The change in policy means users have more freedom and flexibility -- no more angst for someone who's nearing the limit for Drive, for example, even though Google+ Photos might have plenty of unused capacity.
The move makes Google's products much more unified and interdependent -- an ongoing strategy for Google as it seeks to attract and keep users.
The biggest advantage could lie in the added appeal Google products will have for business users.
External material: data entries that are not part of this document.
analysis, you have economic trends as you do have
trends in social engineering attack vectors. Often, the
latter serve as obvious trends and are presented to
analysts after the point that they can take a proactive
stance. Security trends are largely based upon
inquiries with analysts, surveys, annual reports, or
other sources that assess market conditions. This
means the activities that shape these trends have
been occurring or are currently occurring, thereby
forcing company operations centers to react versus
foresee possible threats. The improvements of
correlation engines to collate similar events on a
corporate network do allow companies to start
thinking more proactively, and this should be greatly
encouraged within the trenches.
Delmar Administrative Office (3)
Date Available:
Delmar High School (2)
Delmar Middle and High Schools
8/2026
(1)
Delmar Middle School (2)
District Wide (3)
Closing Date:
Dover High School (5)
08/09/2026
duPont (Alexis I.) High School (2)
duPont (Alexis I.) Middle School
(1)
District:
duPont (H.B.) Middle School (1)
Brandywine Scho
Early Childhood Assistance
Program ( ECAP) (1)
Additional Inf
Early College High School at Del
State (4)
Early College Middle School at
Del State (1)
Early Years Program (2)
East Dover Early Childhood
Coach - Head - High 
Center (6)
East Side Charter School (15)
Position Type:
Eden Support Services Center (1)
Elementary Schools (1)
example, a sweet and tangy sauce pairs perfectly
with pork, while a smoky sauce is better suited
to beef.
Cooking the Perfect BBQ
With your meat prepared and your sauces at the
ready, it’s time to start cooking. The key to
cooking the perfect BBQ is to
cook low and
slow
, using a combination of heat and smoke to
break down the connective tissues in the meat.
The more-flexible storage plan will give them greater incentive to adopt Google Apps as their foundational information management and storage platform, Kevin O'Brien, enterprise sales architect at CloudLock, told TechNewsWorld.
The shared storage capacity will give people more freedom to use the collaboration features in Google's products -- the document management capabilities of Drive, Gmail's real-time chat and voice communication features, and Google+'s native support for video chat and social networking, to name just a few.
Google Apps also offers extensive real-time collaborative editing tools that allow teams to work on documents simultaneously, as well as the ability to embed images stored in Google+ in presentations and marketing materials, O'Brien noted.
"Essentially, more cloud storage within the Google suite will allow organizations to move more data into the integrated services," he pointed out. "One immediate benefit is that those companies can reduce their maintenance budgets for on-premises file servers, along with their spending for legacy security and analytics tools used to secure them."
While a number of vendors offer storage solutions, Google's platform approach is unique, concluded O'Brien. "By allowing users to both move their files into the cloud and to then share, edit, and update them across a suite of services, they are differentiated from other, less business- and enterprise-focused companies' offerings."
Consumers Win Too
The biggest initial impact of this offering will be for consumers, said Charles King, principal analyst of Pund-IT.
"Fifteen GB is a lot of space, relatively speaking, and to be able to devote it how you want will be a real win for consumers," he told TechNewsWorld.
Consumers will be more likely to use it for their MP3 files and photos, which tend to eat up a lot of storage space, said King.
The overarching theme to this news, though, is the dramatic reduction in the cost of disk storage space, he noted. "It has gotten so cheap that Google gives away 15 GB of storage free to anyone who asks."